3. Closing Gaps in Real-World Data

Have you ever found yourself in a situation where you simply don’t have the necessary data at your fingertips? You’re not alone. As modeling becomes increasingly complex, the challenge of accessing real data grows, leaving many of us in a bind. In fact, in one recent survey of the AI/ML community, 28 percent of data scientists attributed their failed AI/ML deployments to a lack of data access. This isn’t just an AI issue. Good data is also essential for testing software systems, to avoid risks associated with exposing production data in non-production environments. Synthetic data can help mitigate that risk, as well.

Imagine you’re working with a utility company that is automating grid maintenance and needs to analyze the features and aging of transformers. While current computer vision models can identify basic items such as cars, buses, stop signs and buildings, they struggle to recognize specific attributes of transformers in an energy grid.

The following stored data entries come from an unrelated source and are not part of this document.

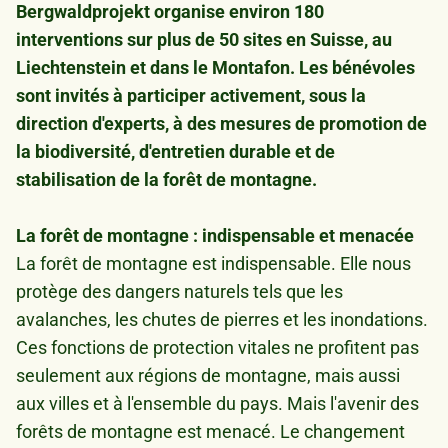
Bergwaldprojekt organise environ 180
interventions sur plus de 50 sites en Suisse, au
Liechtenstein et dans le Montafon. Les bénévoles
sont invités à participer activement, sous la
direction d'experts, à des mesures de promotion de
la biodiversité, d'entretien durable et de
stabilisation de la forêt de montagne.
La forêt de montagne : indispensable et menacée
La forêt de montagne est indispensable. Elle nous
protège des dangers naturels tels que les
avalanches, les chutes de pierres et les inondations.
Ces fonctions de protection vitales ne profitent pas
seulement aux régions de montagne, mais aussi
aux villes et à l'ensemble du pays. Mais l'avenir des
forêts de montagne est menacé. Le changement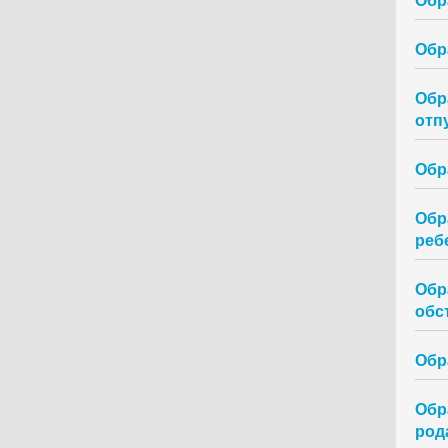
Обр
Обр
отп
Обр
Обр
реб
Обр
обс
Обр
Обр
род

You might need hundreds of photos of transformers to train your AI model effectively, but that level of data isn’t readily available. A synthetic data creator can generate and label photos for training. You could start with a base set of transformer images that include essential attributes, like the number of high-voltage and low-voltage bushings or signs of damage, such as dents. From this initial set, you could then produce additional images with a broader range of attributes, thereby increasing the data available for training or simulating attributes that don’t exist in the current image set.

More on Data ScienceWhat Is Data Poisoning?

Key Considerations for Creating and Using Synthetic Data

It’s easier than ever to create synthetic data from existing data sets, particularly with the help of generative AI. You can generate synthetic data using traditional programs such as Excel, Python or specialized platforms like Tonic.ai, Mostly AI or Gretel. These purpose-built platforms are often the easiest to use, but they may require more investment and training to get the most out of them.

In situations where building your own synthetic data is too arduous or time-consuming, you may also consider purchasing it from vendors. Through experimentation, you will begin to understand which approach or vendor solution best meets your team’s data requirements and workflow preferences.

Finally, it’s beneficial to integrate synthetic data generation and use into the entire development workflow. This empowers your team to experiment and iterate on your models freely without the usual constraints of data privacy concerns or data availability.

Keep in mind that humans must remain in the loop for the foreseeable future. AI will hallucinate, so it’s important that we continue to observe and validate its output. But with continued effort and experimentation, it can add efficiency to day-to-day work.